Anthony Sullivan

Personal information
- Full name: Anthony Clive Sullivan
- Born: 23 November 1968 (age 56) Kingston upon Hull, East Riding of Yorkshire, England
- Height: 5 ft 10 in (1.77 m)
- Weight: 11 st 11 lb (75 kg)

Playing information

Rugby league
- Position: Wing
Club
| Years | Team | Pld | T | G | FG | P |
| 1988–91 | Hull Kingston Rovers | 11 | 28 | 0 | 0 | 112 |
| 1991–01 | St Helens | 305 | 213 | 5 | 0 | 862 |
|  | Total | 316 | 241 | 5 | 0 | 974 |
Representative
| Years | Team | Pld | T | G | FG | P |
| 1991 | Yorkshire | 1 | 0 | 0 | 0 | 0 |
| 1991–99 | Great Britain | 7 | 3 | 0 | 0 | 12 |
| 1995–00 | Wales | 18 | 6 | 0 | 0 | 24 |

Rugby union
Club
| Years | Team | Pld | T | G | FG | P |
| 1998–99 | Cardiff RFC | 8 | 6 | 0 | 0 | 30 |
| 2001–03 | Cardiff RFC | 40 | 14 | 0 | 0 | 70 |
|  | Total | 48 | 20 | 0 | 0 | 100 |
Representative
| Years | Team | Pld | T | G | FG | P |
| 2001 | Wales | 2 | 0 | 0 | 0 | 0 |
- Source:
- Father: Clive Sullivan

= Anthony Sullivan (rugby) =

Welsh dual-code international rugby footballer

Anthony Clive Sullivan (born 23 November 1968) is a Welsh former professional dual-code international rugby league and rugby union footballer who played in the 1980s, 1990s and 2000s.
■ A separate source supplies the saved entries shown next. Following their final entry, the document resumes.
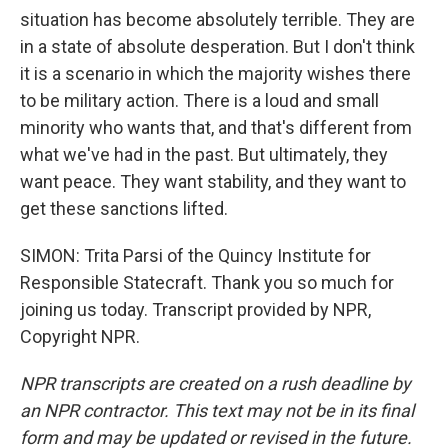
situation has become absolutely terrible. They are
in a state of absolute desperation. But I don't think
it is a scenario in which the majority wishes there
to be military action. There is a loud and small
minority who wants that, and that's different from
what we've had in the past. But ultimately, they
want peace. They want stability, and they want to
get these sanctions lifted.
SIMON: Trita Parsi of the Quincy Institute for
Responsible Statecraft. Thank you so much for
joining us today. Transcript provided by NPR,
Copyright NPR.
NPR transcripts are created on a rush deadline by
an NPR contractor. This text may not be in its final
form and may be updated or revised in the future.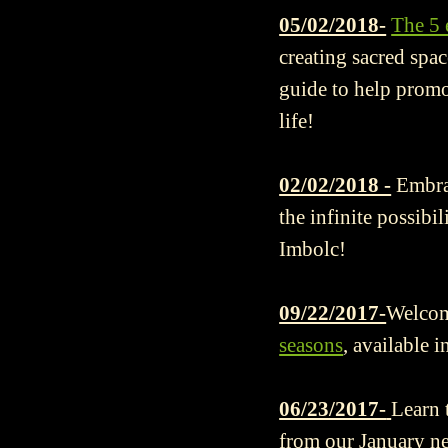
05/02/2018-
The 5 
creating sacred spac
guide to help promo
life!
02/02/2018 -
Embra
the infinite possibi
Imbolc!
09/22/2017-
Welcome
seasons
, available i
06/23/2017-
Learn 
from our January new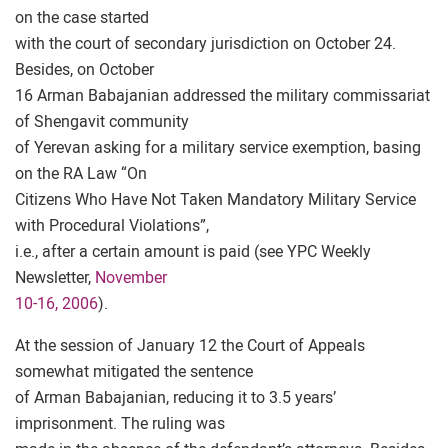
on the case started
with the court of secondary jurisdiction on October 24.
Besides, on October
16 Arman Babajanian addressed the military commissariat
of Shengavit community
of Yerevan asking for a military service exemption, basing
on the RA Law “On
Citizens Who Have Not Taken Mandatory Military Service
with Procedural Violations”,
i.e., after a certain amount is paid (see YPC Weekly
Newsletter,
November
10-16, 2006
).
At the session of January 12 the Court of Appeals
somewhat mitigated the sentence
of Arman Babajanian, reducing it to 3.5 years’
imprisonment. The ruling was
He played representative level rugby league (RL) for Great Britain and Wales, and at club level in the Championship for Hull Kingston Rovers, and in the Championship, and the Super League for St. Helens, as a , and representative level rugby union (RU) for Wales, and at club level for Cardiff RFC (two spells), as a wing. He is the son of Wales (RL) international Clive Sullivan.

==Early life==
Sullivan was born in Hull, East Riding of Yorkshire, England.

==Playing career==
Sullivan was selected to represent Wales (RL) at the 1995 Rugby League World Cup. He played for St Helens on the wing in their 1996 Challenge Cup Final victory over Bradford Bulls. At the end of Super League's first season, he was named on the wing in the 1996 Super League Dream Team. Together with Alan Hunte he was the 1997 St. Helens' top try scorer. In the 1997 post season, Sullivan was selected to play for Great Britain on the wing in the first match of the Super League Test series against Australia. His usual position was on the wing and he was named in this position in 1998's Super League III Super League Dream Team. Sullivan played for St. Helens on the wing in their 1999 Super League Grand Final victory over Bradford Bulls. He also played for St Helens on the wing in their 2000 Super League Grand Final victory over Wigan. He played for Wales in the 2000 Rugby League World Cup. As Super League V champions, St. Helens played against 2000 NRL Premiers, Brisbane Broncos in the 2001 World Club Challenge. Sullivan played on the wing in Saints' victory. He became a dual-code international when he represented the Wales national rugby union team in 2001.

===County Cup Final appearances===
Anthony Sullivan played in St. Helens' 24–14 victory over Rochdale Hornets in the 1991–92 Lancashire Cup Final during the 1991–92 season at Wilderspool Stadium, Warrington, on Sunday 20 October 1991, and played in the 4–5 defeat by Wigan in the 1992–93 Lancashire Cup Final during the 1992–93 season at Knowsley Road, St. Helens, on Sunday 18 October 1992.

===Regal Trophy Final appearances===
Anthony Sullivan played in St. Helens' 16–25 defeat by Wigan in the 1995–96 Regal Trophy Final during the 1995–96 at Alfred McAlpine Stadium, Huddersfield on Saturday 13 January 1996.